A Trinity from Trinity
Barbara Ras is one of those friends it is sometimes hard for me to believe I haven't actually met. I may have spoken to her once on the phone, but almost our entire relationship over the past 8 or 9 years has been through emails and through our respective writing.
Barbara was the editor in chief at University of Georgia Press back then, and has since taken over and, as far as I can tell, essentially transformed Trinity University Press. Trinity specializes in her two chief areas of interests, the natural world and literature, as well as specifically Texan topics (it's in San Antonio.)
She is also a widely published and award-winning poet, and she recently sent me her new collection, One Hidden Stuff (Penguin). It reflects those Trinity concerns as well, in the context of her life and our times. She works with long lines, so it helps that she has a sure sense of rhythm. As a reader as well as a writer, rhythm is very important to me, in prose, in dialogue and especially in poetry. Appropriately then, the book begins with "Rhapsody Today." The first lines flow melodically, until a slight pause in the fourth for a fine effect, a fawn on gawky legs with "some leftover dazed grace," and so we see the fawn's motion standing still.
My current favorites among these enticing poems come towards the end of the book, like "Late Summer Night" which seems to have been written soon after her move to Texas, and reminds me of the surprising dislocation I felt after my latest move, to California. "Sometimes Like the Ocean" makes poetry from the poetics of a dream, and "Elsewhere" merges the horror of distant war with more personal loss, within the theme of motherhood. "Our Flowers" seems to contain all the elements of previous poems in the book, and contains a favorite line: " Failure is such a beautiful word for something/lousy..." I'm glad for the opportunity to read these poems, and to have them around to read again, and I'll bet you will be, too.

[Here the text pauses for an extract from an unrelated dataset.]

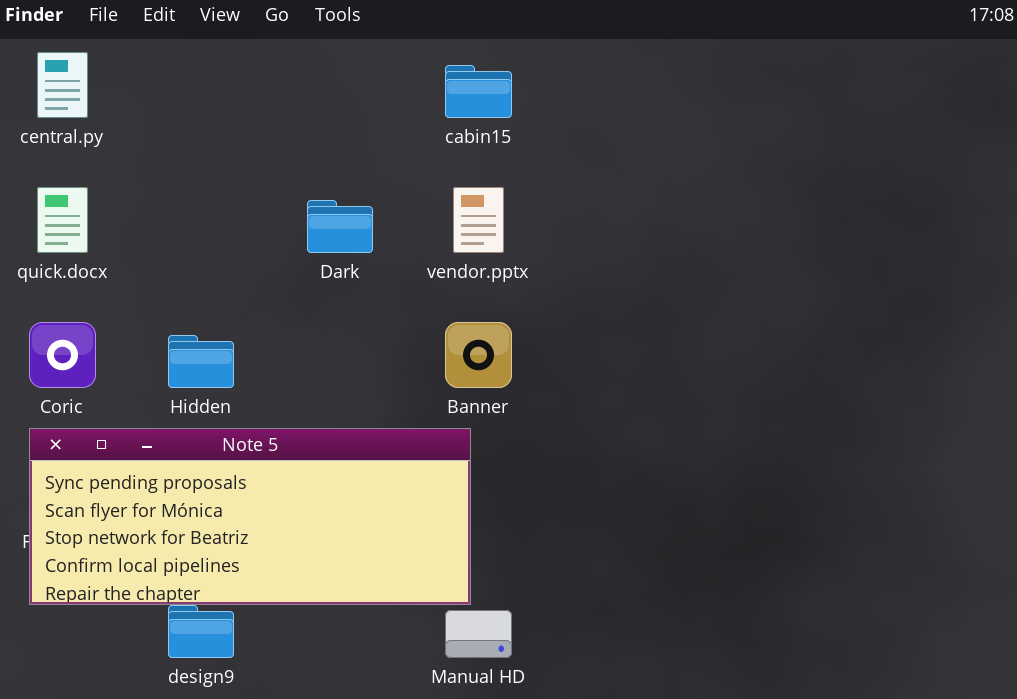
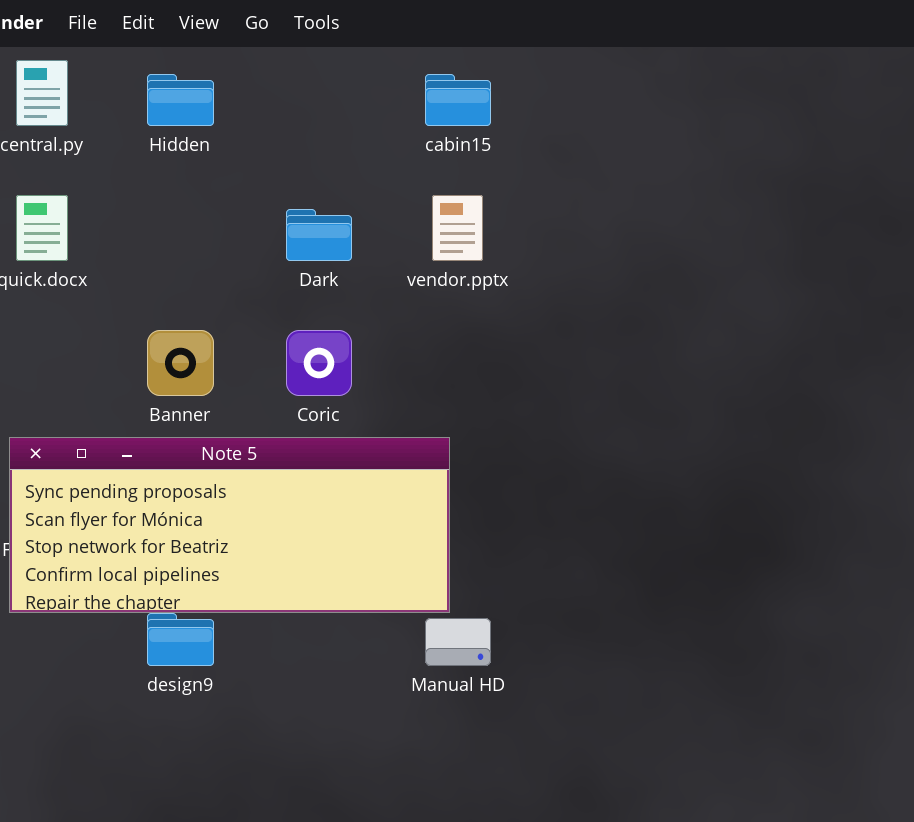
Coric: [29,322,96,388] -> [286,330,352,396], moved
Banner: [445,322,512,388] -> [147,330,214,396], moved
Hidden: [168,335,234,388] -> [147,74,214,126], moved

As it happened, two books from Trinity Press itself arrived soon after. In A Special Light by Elroy Bode is a book of essays heavy on reminicence and observation of the Texas hill country. That's not a landscape that frankly attracts me much, but I found myself beguiled by Bode's prose and his memories of times if not places we've shared. The conversational style is most obvious in the very short chapters but its flow, and Bode's way with the particular, can keep you reading despite yourself, or the call of supposedly more urgent matters.
The mail occasionally brings a treasure, and that's the word for Home Ground: Language for an American Landscape, edited by Barry Lopez. It's a kind of dictionary of terms pertaining to the landscape, with definitions by a number of distinguished writers, including William Kittredge, Greta Ehrlich, Bill McKibben, Barbara Kingsolver, Linda Hogan and Charles Frazier. Some 45 writers participated, in a three year first draft process with managing editor Debra Gwartney, and another year with Lopez.
My first thought was quite practical--at last a companion to reading the likes of Jim Harrison, only instead of a few line definition of "swale"in the standard dictionary, here is a full page--with history, examples and an illustration! But besides ignoramuses like me, I'm sure people who know these words from familiarity with what they denote will find something in these definitions to light them up as well. There are regional terms and words from folklore that have fallen out of use, plus examples of their use from literary works.
Start at any page and there's something interesting. Barbara Kingsolver provides a precise definition of "derramadero" right after she defines "derelict land" as "Land that has been used, ruined, and consequently abandoned by humans is peculiarly described as derelict--as if the land itself had become careless of its duties." The San Francisco Chronicle review goes into more detail. This volume becomes an instant reference resource, while itself being a connection to place and a portrait of the American landscape.